Andererseits ist das auch wieder konsequent, denn im Grunde dient das Drehbuch nur dazu, Situationen zu schaffen, in denen Christian Ulmen und Nora Tschirner Dialoge wie in einer romantischen Komödie führen können. Da er dabei den Part des Klugscheißers einnimmt, erinnert die Konstellation an den "Tatort" aus Münster, in dem sich Thiel und Borne (Axel Prahl, Jan Josef Liefers) ständig wie ein altes Ehepaar aufführen. Lessing und Dorn sind dagegen nicht nur verheiratet, sie lieben sich auch, und weil Ulmen und Tschirner offenbar immer noch Spaß an ihren Dialogen haben, ist es nach wie vor ein Vergnügen, wenn Lessing seine Frau und Kollegin wieder mal an seinem enzyklopädischen Wissen teilhaben lässt, sie mit einer schnippischen Antwort kontert und er daraufhin bloß vieldeutig "Frau Dorn…" entgegnet. Die Krimis aus Münster zeigen allerdings, dass sich so ein Muster totläuft, wenn es nicht in Geschichten gebettet wird, die auch ohne Kalauer über Nachnamen (der spätere gleichfalls gemeuchelte Juryvorsitzende heißt Bock) funktionieren würden.

Sehr hübsch ist immerhin die Idee, diesmal den Vater des Chefs von Dorn und Lessing mitwirken zu lassen.
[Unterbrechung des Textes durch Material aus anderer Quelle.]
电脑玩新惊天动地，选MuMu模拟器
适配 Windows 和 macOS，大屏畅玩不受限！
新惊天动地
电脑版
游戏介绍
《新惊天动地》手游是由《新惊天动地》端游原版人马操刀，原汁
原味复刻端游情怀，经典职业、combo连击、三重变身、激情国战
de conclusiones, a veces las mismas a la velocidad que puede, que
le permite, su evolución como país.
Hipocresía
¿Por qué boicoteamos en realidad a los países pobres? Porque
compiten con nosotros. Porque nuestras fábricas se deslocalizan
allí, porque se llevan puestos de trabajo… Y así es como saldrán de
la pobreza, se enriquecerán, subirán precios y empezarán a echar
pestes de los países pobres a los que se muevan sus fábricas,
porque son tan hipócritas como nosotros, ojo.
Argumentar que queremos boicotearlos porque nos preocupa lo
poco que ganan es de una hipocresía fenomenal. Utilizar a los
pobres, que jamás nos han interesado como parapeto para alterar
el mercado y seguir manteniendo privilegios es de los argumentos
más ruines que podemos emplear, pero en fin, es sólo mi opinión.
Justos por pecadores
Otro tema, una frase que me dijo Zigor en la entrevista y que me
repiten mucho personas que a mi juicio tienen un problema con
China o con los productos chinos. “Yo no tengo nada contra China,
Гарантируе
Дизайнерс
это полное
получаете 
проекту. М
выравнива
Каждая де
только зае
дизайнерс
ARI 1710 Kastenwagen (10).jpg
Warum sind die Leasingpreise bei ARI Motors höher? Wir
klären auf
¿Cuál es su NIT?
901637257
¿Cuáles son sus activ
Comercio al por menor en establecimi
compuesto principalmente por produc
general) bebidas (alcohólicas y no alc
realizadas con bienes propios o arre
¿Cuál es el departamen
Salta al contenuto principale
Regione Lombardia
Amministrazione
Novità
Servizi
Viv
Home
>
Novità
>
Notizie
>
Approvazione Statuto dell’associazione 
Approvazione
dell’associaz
Kommissariatsleiter Stich (Thorsten Merten) hält große Stücke auf seinen alten Herrn, der einst als Dissident im Stasi-Knast saß, aber Stich senior entpuppt sich als raffinierter Betrüger, der sich eine schöne Legende gestrickt hat; Hermann Beyer verkörpert diese Rolle mit sichtlichem Vergnügen. Ansonsten aber agieren zu viele der Mitwirkenden, als hätten sie einen Pausenclown gefrühstückt. Regie führte Titus Selge, der vor gut zehn Jahren eine Reihe wunderbarer "Polizeiruf"-Krimis aus Bad Homburg gedreht hat, und auch seine fürs ZDF entstandenen Vorortkomödien "Ein Reihenhaus steht selten allein" und "Neues aus dem Reihenhaus" (2014/2016) waren als Mischung aus Satire und Situationskomik weitaus witziger und bissiger als dieser "Tatort".